A Music Theory Curriculum for the 21st Century

Alex Rehding, Harvard Faculty of Arts and Sciences

Music theory is struggling with its endemic whiteness. Founded on the 18th-century European art music repertory of Bach and Beethoven, the discipline is in search of alternatives, which are still in short supply. All music programs in the country are wrestling with this question; our accelerator workshop is focused on Harvard’s current efforts to implement a new music theory curriculum that addresses issues of diversity, equity, inclusion, and belonging. A new curriculum is a question of social justice—with diverse repertoires, socially conscious questions, inclusive methods, and innovative teaching goals. This is a daunting task, not least since traditional music theory has been very successful in tying together a specific repertory (dubbed “common practice”) and a specific musical grammar—but this came at the expense of a narrow and exclusive focus, which left out a whole lot of other music.
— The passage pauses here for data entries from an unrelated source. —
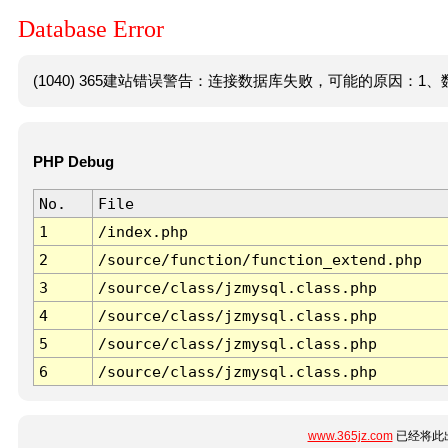
Database Error
(1040) 365建站错误警告：连接数据库失败，可能的原因：1、数
PHP Debug
No.
File
1
/index.php
2
/source/function/function_extend.php
3
/source/class/jzmysql.class.php
4
/source/class/jzmysql.class.php
5
/source/class/jzmysql.class.php
6
/source/class/jzmysql.class.php
www.365jz.com
已经将此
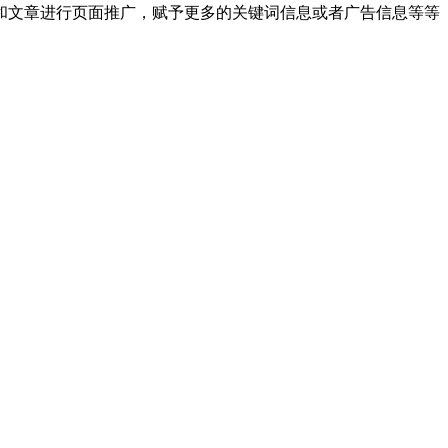
和文章进行页面推广，赋予更多的关键词信息或者广告信息等等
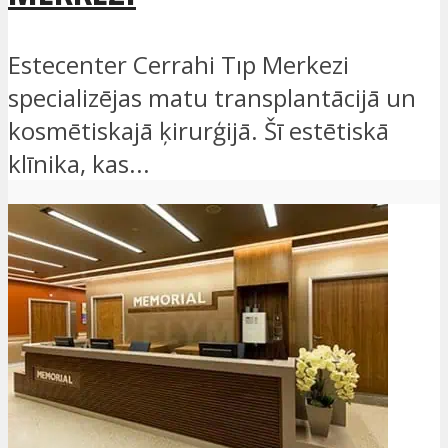
Estecenter Cerrahi Tıp Merkezi
specializējas matu transplantācijā un
kosmētiskajā ķirurģijā. Šī estētiskā
klīnika, kas...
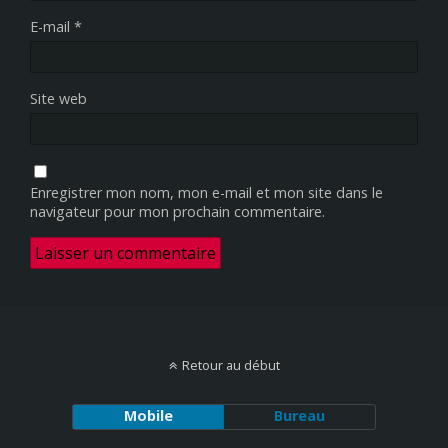
E-mail
*
Site web
Enregistrer mon nom, mon e-mail et mon site dans le
navigateur pour mon prochain commentaire.
Retour au début
Mobile
Bureau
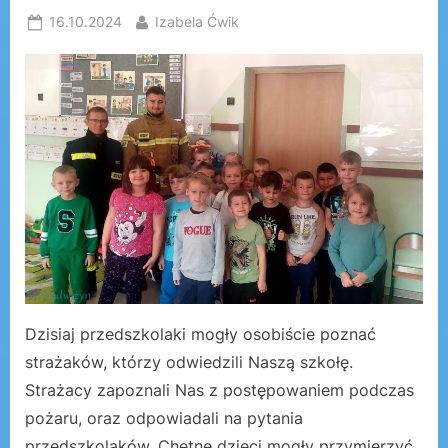
Posted
By
16.10.2024
Izabela Ćwik
on
Dzisiaj przedszkolaki mogły osobiście poznać
strażaków, którzy odwiedzili Naszą szkołę.
Strażacy zapoznali Nas z postępowaniem podczas
pożaru, oraz odpowiadali na pytania
przedszkolaków. Chętne dzieci mogły przymierzyć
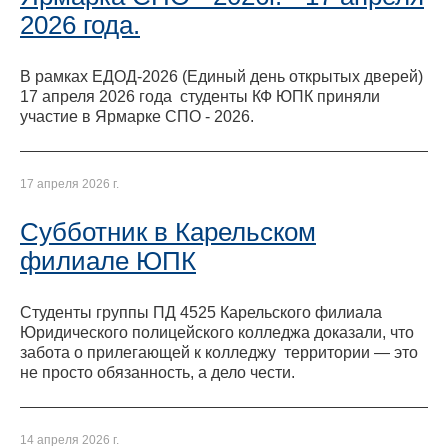
2026 года.
В рамках ЕДОД-2026 (Единый день открытых дверей)
17 апреля 2026 года студенты КФ ЮПК приняли
участие в Ярмарке СПО - 2026.
17 апреля 2026 г.
Субботник в Карельском
филиале ЮПК
Студенты группы ПД 4525 Карельского филиала
Юридического полицейского колледжа доказали, что
забота о прилегающей к колледжу территории — это
не просто обязанность, а дело чести.
14 апреля 2026 г.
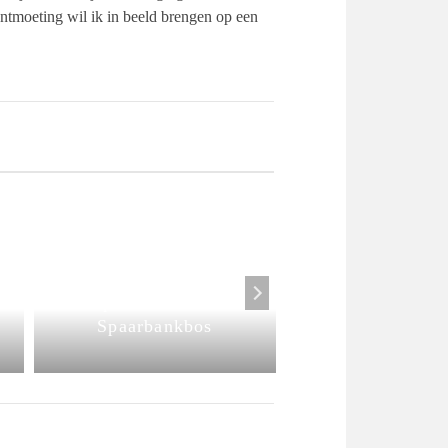
 ontmoeting wil ik in beeld brengen op een
Expositie ‘Kunst
bevrijdt’ nog t/m
september in het
September-ok
Spaarbankbos
Expo Tambo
Any diverse curriculum will have to give up the pipe dream of universality, which old music theory misleadingly claimed for itself, and take a long hard look at what could usefully replace it. The accelerator workshop would give us the opportunity to tackle this important, urgent task. Every challenge is also an opportunity, and we are hopeful that the result of our discussions—our new curriculum—will be as eagerly studied and copied by other departments around the country as it was when our department overhauled our general music curriculum in 2015.